═════ DATASET ENTRIES

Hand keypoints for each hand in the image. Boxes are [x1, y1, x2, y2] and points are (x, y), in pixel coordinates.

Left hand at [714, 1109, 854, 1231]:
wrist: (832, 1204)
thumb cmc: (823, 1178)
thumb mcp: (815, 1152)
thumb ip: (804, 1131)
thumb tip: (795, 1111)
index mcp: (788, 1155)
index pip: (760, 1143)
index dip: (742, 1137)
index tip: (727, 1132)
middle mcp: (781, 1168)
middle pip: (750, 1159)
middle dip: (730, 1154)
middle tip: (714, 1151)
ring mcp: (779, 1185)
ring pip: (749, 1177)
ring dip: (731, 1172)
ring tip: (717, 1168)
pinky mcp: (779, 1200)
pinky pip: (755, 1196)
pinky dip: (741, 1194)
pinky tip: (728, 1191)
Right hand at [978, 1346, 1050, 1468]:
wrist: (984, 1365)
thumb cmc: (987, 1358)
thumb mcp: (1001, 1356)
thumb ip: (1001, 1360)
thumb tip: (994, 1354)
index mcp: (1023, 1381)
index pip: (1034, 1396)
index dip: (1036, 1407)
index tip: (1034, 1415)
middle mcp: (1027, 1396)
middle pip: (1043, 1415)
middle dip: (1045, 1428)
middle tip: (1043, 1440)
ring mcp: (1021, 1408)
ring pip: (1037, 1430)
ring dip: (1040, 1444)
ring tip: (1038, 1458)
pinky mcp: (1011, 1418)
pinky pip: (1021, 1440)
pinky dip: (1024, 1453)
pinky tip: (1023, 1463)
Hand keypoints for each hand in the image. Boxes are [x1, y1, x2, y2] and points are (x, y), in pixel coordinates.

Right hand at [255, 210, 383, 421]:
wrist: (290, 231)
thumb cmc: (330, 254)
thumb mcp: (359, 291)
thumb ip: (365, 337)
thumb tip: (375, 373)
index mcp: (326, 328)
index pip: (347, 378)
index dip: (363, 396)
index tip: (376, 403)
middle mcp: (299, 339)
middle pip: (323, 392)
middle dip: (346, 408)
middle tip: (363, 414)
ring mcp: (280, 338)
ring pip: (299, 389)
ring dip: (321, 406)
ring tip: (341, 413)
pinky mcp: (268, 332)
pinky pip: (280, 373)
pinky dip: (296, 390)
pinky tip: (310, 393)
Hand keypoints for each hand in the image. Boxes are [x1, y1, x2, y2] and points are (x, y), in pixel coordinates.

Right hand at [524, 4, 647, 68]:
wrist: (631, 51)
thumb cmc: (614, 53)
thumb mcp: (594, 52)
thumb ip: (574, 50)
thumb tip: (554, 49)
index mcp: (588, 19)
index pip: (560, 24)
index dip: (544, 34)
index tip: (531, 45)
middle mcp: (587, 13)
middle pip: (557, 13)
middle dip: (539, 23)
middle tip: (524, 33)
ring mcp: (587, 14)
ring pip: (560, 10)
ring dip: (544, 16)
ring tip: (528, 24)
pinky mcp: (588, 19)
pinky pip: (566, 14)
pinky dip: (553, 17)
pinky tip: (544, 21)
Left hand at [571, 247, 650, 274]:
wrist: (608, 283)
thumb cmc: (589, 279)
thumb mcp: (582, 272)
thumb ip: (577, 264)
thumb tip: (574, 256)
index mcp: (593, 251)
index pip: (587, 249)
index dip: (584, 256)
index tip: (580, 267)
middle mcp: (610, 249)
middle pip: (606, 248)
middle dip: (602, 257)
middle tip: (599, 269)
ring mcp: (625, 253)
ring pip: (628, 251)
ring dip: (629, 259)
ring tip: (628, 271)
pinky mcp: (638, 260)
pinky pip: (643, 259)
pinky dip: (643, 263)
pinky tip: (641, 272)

══════════

» TASK
What is the number of lines above that hold the word "Right"? Answer with that number alone.

» EXPECTED OUTPUT
3